Task objective —
Convert the lines, from the first one through the one containing "machen. Eine klare", into a Markdown table with a Row column for the row number and a Line column for the line itself, leaving out any blank lines.

▶

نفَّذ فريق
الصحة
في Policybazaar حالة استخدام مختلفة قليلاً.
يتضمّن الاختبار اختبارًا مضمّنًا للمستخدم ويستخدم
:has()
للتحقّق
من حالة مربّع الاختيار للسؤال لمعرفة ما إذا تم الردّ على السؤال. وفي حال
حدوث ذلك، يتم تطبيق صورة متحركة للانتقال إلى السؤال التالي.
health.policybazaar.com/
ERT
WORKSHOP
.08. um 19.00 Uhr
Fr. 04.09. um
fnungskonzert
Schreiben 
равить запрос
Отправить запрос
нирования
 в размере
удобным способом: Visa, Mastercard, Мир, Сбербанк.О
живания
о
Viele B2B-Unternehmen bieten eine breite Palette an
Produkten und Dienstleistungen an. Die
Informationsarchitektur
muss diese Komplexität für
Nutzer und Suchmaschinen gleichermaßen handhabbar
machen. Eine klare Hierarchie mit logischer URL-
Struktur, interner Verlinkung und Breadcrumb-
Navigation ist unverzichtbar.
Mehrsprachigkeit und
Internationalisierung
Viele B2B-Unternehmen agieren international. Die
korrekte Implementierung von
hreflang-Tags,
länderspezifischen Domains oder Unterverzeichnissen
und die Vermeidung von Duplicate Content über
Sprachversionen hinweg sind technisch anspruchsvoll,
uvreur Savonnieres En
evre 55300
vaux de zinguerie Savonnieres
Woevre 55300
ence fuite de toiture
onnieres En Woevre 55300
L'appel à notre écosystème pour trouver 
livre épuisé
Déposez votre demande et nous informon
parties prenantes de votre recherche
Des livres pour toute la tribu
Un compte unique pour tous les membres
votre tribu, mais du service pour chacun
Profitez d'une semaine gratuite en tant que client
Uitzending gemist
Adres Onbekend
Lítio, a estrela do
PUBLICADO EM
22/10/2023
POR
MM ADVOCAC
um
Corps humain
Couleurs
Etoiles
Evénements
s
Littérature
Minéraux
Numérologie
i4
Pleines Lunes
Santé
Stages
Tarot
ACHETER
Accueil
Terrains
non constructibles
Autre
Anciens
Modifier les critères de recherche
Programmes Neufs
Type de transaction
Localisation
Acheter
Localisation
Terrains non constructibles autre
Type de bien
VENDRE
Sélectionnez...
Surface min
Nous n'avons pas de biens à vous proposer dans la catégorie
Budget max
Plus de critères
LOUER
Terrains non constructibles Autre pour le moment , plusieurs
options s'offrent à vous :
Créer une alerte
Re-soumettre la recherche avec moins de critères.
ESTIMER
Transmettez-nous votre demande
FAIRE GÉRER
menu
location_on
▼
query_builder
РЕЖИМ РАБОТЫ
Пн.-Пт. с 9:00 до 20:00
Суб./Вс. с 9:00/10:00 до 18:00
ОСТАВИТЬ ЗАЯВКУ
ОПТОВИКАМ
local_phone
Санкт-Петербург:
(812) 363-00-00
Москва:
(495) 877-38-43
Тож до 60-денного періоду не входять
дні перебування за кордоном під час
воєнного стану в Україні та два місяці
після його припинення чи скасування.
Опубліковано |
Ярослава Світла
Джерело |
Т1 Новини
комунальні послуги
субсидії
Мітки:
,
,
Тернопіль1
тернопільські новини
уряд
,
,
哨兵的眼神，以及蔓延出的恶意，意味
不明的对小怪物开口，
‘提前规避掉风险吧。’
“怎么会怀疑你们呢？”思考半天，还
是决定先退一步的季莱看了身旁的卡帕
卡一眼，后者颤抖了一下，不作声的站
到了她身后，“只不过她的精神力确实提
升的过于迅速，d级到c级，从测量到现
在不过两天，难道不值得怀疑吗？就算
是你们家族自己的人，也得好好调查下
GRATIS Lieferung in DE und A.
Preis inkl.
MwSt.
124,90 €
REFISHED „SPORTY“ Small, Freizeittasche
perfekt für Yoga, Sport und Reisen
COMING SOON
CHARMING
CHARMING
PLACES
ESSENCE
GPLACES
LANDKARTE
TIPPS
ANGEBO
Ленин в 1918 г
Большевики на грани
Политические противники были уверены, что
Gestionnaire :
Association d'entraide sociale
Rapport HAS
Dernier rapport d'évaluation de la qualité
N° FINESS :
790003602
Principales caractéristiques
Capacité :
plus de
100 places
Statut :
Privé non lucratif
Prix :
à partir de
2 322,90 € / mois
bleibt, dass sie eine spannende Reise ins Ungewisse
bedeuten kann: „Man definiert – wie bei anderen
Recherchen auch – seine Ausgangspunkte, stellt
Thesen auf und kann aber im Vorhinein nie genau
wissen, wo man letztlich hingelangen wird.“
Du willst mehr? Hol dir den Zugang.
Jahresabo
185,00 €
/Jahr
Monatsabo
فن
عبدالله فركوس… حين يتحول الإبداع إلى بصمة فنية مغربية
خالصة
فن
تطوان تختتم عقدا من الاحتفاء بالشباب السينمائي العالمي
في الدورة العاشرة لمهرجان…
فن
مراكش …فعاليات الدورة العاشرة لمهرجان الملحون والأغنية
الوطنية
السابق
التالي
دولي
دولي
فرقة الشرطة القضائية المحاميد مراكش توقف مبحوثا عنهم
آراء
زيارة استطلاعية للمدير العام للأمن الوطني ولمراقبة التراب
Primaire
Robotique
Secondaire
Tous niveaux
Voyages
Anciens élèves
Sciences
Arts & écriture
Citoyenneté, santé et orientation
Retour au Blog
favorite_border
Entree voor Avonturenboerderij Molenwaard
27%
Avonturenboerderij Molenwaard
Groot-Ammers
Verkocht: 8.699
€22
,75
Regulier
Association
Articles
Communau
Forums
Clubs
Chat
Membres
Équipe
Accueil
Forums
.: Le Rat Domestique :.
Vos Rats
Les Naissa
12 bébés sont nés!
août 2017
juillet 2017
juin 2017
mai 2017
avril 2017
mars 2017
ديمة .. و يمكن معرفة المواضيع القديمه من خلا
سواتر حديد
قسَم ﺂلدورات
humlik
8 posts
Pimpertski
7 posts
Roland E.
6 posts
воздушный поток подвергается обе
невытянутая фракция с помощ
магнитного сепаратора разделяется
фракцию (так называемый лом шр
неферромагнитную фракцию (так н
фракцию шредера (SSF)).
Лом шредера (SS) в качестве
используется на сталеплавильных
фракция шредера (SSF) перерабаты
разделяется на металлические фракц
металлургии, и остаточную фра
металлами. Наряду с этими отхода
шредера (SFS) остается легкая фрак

◀

Expected output —
| Row | Line |
|---|---|
| 1 | نفَّذ فريق |
| 2 | الصحة |
| 3 | في Policybazaar حالة استخدام مختلفة قليلاً. |
| 4 | يتضمّن الاختبار اختبارًا مضمّنًا للمستخدم ويستخدم |
| 5 | :has() |
| 6 | للتحقّق |
| 7 | من حالة مربّع الاختيار للسؤال لمعرفة ما إذا تم الردّ على السؤال. وفي حال |
| 8 | حدوث ذلك، يتم تطبيق صورة متحركة للانتقال إلى السؤال التالي. |
| 9 | health.policybazaar.com/ |
| 10 | ERT |
| 11 | WORKSHOP |
| 12 | .08. um 19.00 Uhr |
| 13 | Fr. 04.09. um |
| 14 | fnungskonzert |
| 15 | Schreiben  |
| 16 | равить запрос |
| 17 | Отправить запрос |
| 18 | нирования |
| 19 |  в размере |
| 20 | удобным способом: Visa, Mastercard, Мир, Сбербанк.О |
| 21 | живания |
| 22 | о |
| 23 | Viele B2B-Unternehmen bieten eine breite Palette an |
| 24 | Produkten und Dienstleistungen an. Die |
| 25 | Informationsarchitektur |
| 26 | muss diese Komplexität für |
| 27 | Nutzer und Suchmaschinen gleichermaßen handhabbar |
| 28 | machen. Eine klare Hierarchie mit logischer URL- |